More than a decade ago, Watanabe's group found tantalizing suggestions that certain neurotransmitters were not being synthesized as well in people with CFS. These patients also had lower levels of serotonin transporters in particular brain areas. Other research had found higher levels of inflammatory cell-signaling proteins called cytokines circulating in the blood. All of these results led Watanabe to look closer for inflammation.
These PET-scan correlations do not precisely explain the symptoms, Watanabe notes. And only a handful of patients were in the study. But the work opens a new trail researchers can follow. Watanabe and his team are now looking into the amount of neuroinflammation in patients with CFS as well as the levels of circulating cytokines, which could both lead to the development of tests for the condition. Having a biologically based test could help those who do have the disease as well as patients who might have a different condition that has similar symptoms, such as depression, fibromyalgia or late-stage Lyme disease, which would be managed differently and potentially be cured with antidepressants, pain relievers or antibiotics. "Most important," Watanabe says, is "how to treat [CFS] patients and how to prevent this disorder." Currently, clinicians can only try to treat the symptoms—not the disease—with medications or lifestyle recommendations. "We are now planning to study therapeutics, such as anti-inflammatory agents, including herbal medicine," which might treat the underlying pathology, Watanabe says.
By any other name
Watanabe's study, and other new and forthcoming findings, however, may not be included in the current IOM review of the disease. "It is possible that the committee could examine new research that comes out during the study," says Jennifer Walsh, a spokesperson for the IOM. But, she notes, it depends on the study.

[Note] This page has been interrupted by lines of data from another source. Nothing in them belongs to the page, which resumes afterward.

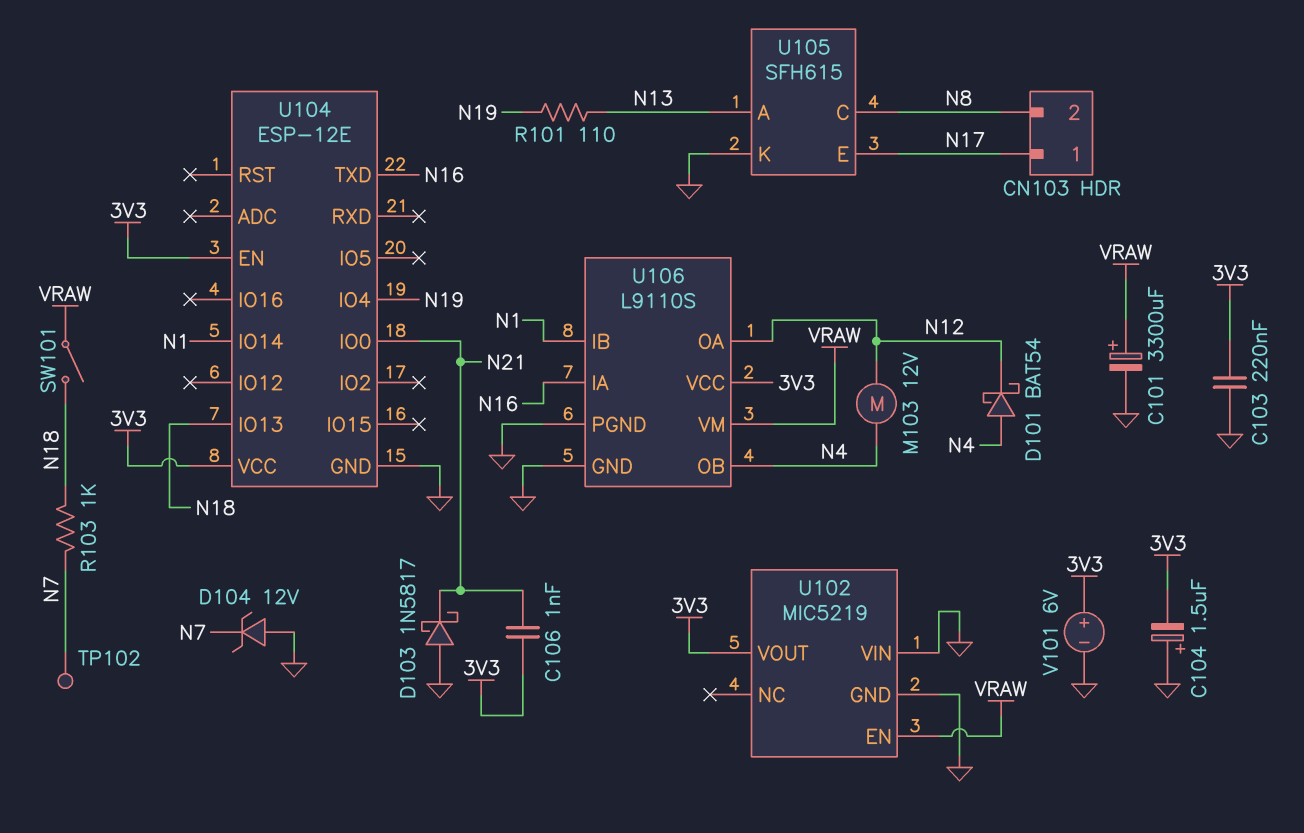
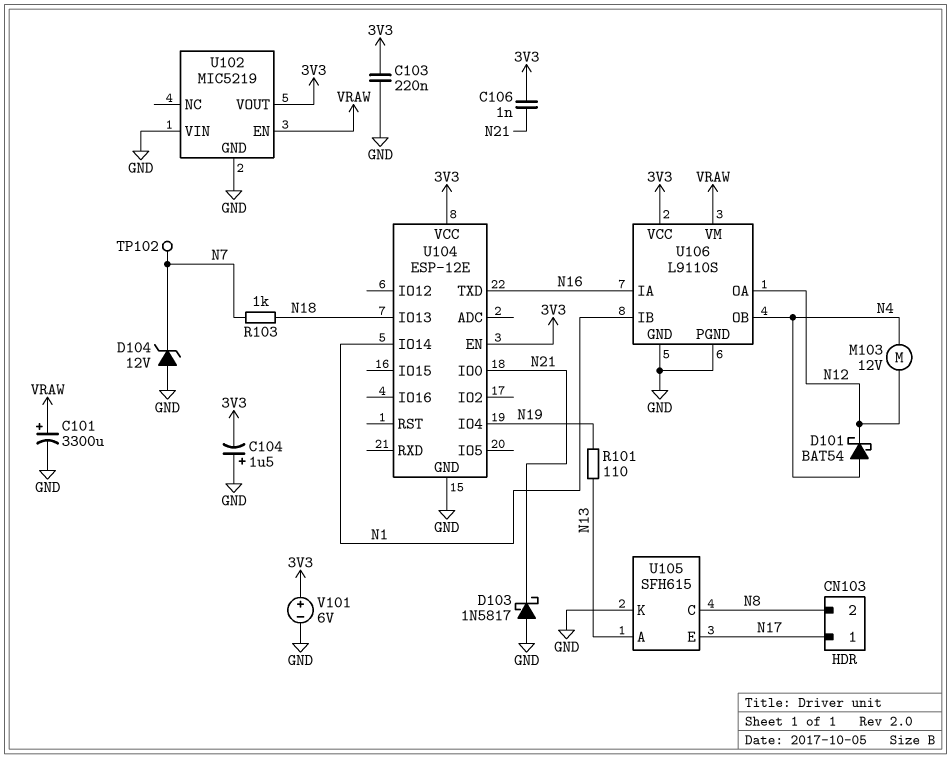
SW101: switch (N18, VRAW) -> none

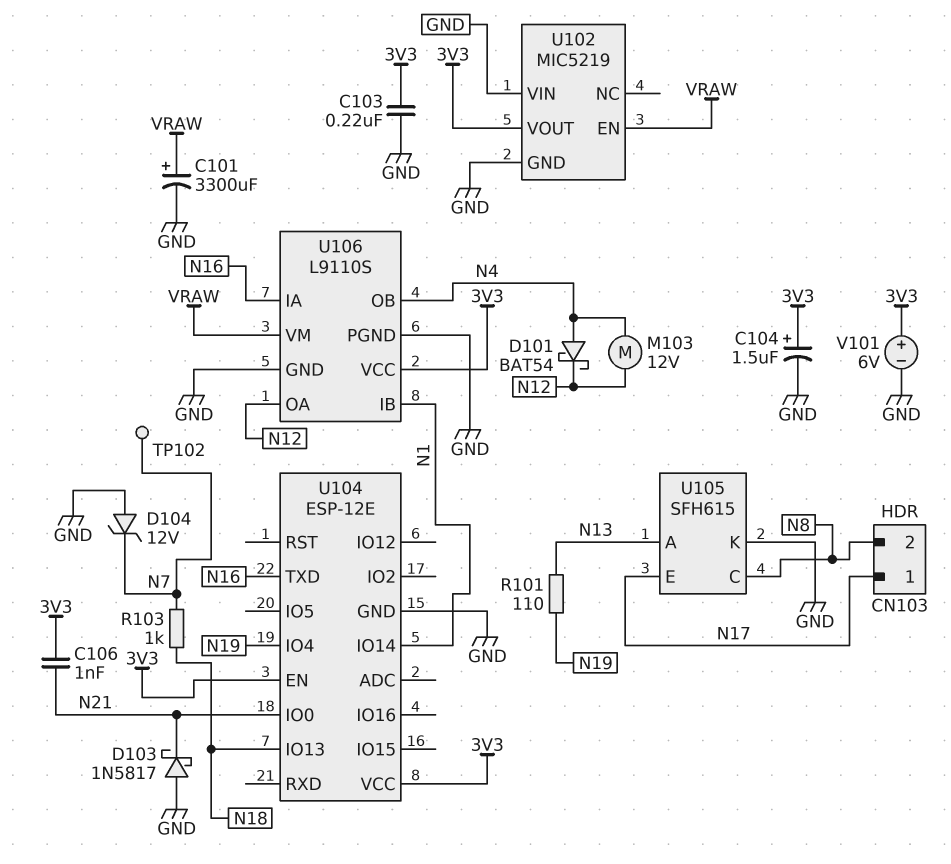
C104: 1.5uF (plus GND, minus 3V3) -> 1.5uF (plus 3V3, minus GND)

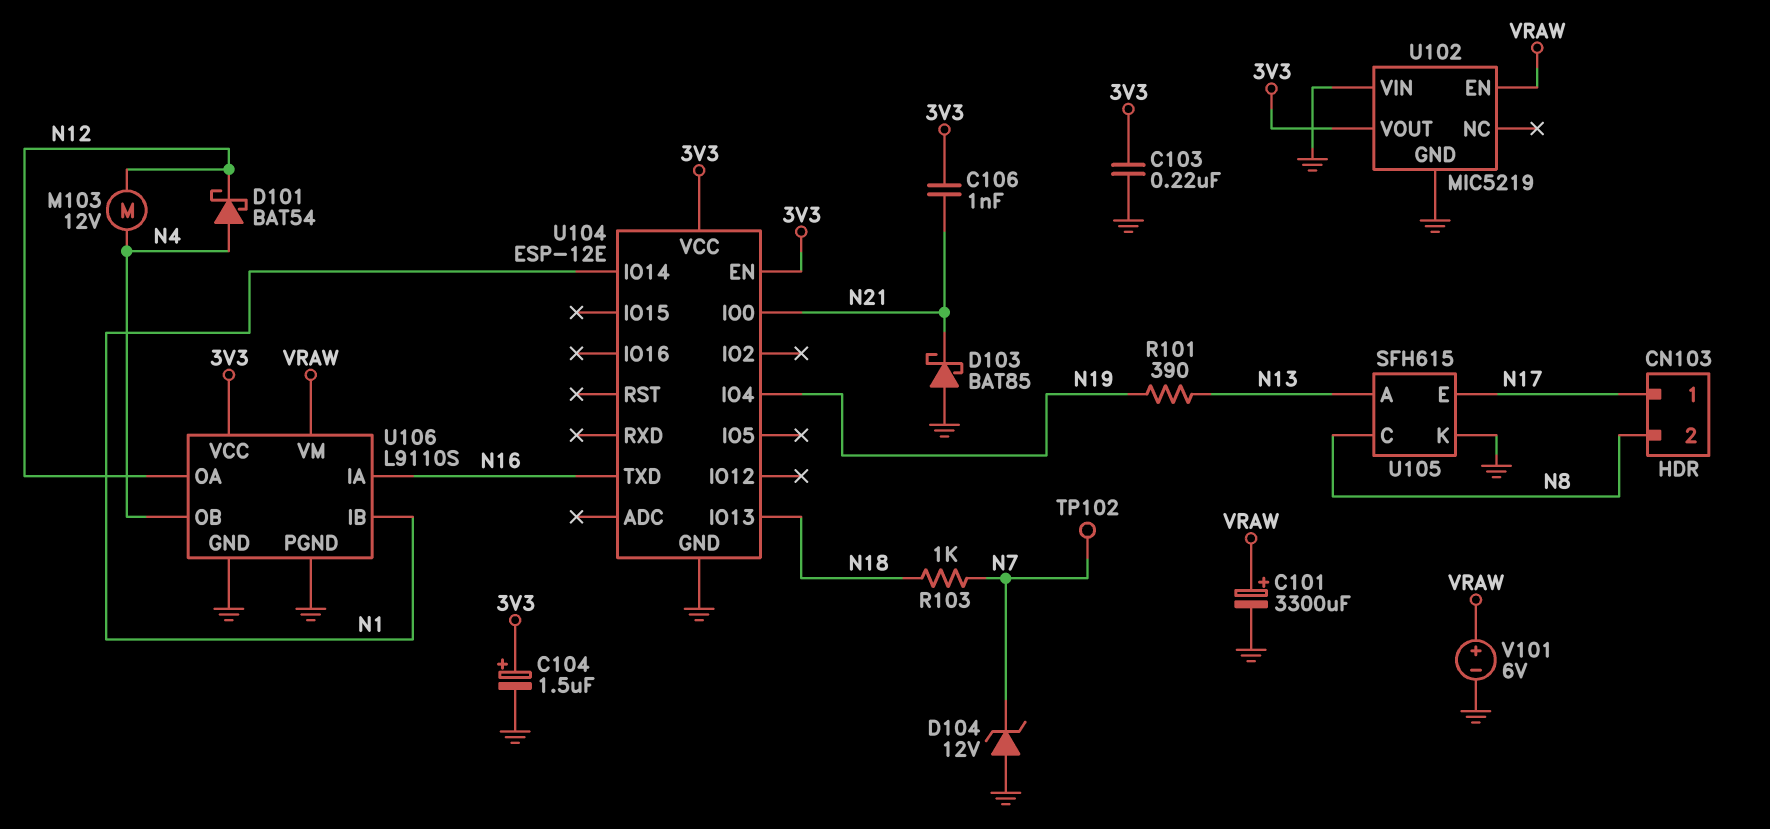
D103: schottky 1N5817 (A GND, K N21) -> schottky BAT85 (A GND, K N21)
R101: 110 (N13, N19) -> 390 (N13, N19)
V101: 6V (plus 3V3, minus GND) -> 6V (plus VRAW, minus GND)

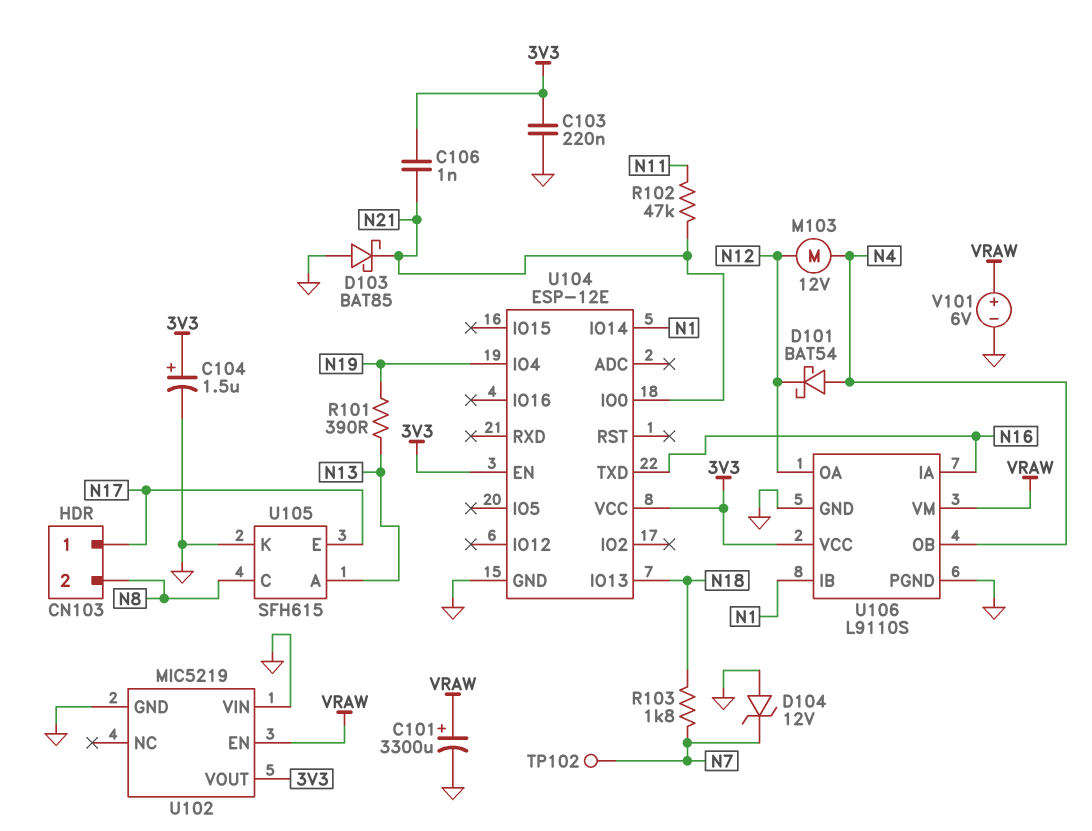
R102: none -> 47k (N11, N21)
R103: 1k (N7, N18) -> 1.8k (N7, N18)

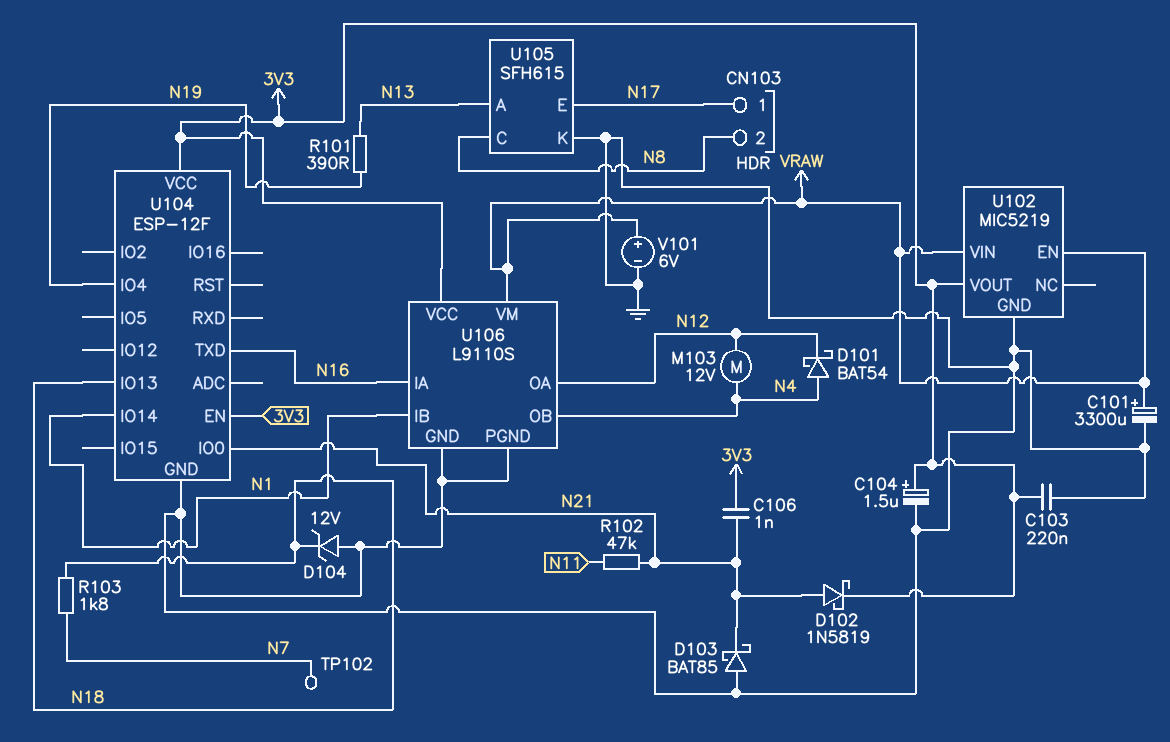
D102: none -> schottky 1N5819 (A N21, K 3V3)
D104: zener 12V (A GND, K N7) -> zener 12V (A GND, K N18)
U102 pin VIN: GND -> VRAW
U104: ESP-12E -> ESP-12F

The study committee members will largely be assessing major research efforts and definitions developed previously for the disorder. "There were a number of case definitions that had come up over the years," says Nancy Lee, director of the Office on Women's Health at HHS and the department's designated federal officer of the Chronic Fatigue Syndrome Advisory Committee. Bringing so much of the work together to come up with a unified definition would help researchers not only better understand the illness, as well as help to convey information to clinicians so they can make faster, more definitive diagnoses. As Lee points out, "most U.S. physicians do not have a good understanding of how to make the diagnosis of ME/CFS." The IOM will try to develop new evidence-based criteria for diagnosing CFS, decide whether the condition should be renamed and come up with a way to best get the new recommendations to health care providers. It will not, however, be making recommendations on treatment, for now. The report is due by spring 2015.
The group's conclusions could have far-reaching consequences for how patients are diagnosed and treated in the U.S. and worldwide. Another recent study in Australia, published April 30 in the journal of Health and Quality of Life Outcomes, showed a large discrepancy in severity of illness for 45 CFS patients and 30 healthy volunteers who met the U.S. Centers for Disease Control and Prevention criteria set in 1994 versus international standards revised in 2011. Better definitions could prevent some patients from being underdiagnosed.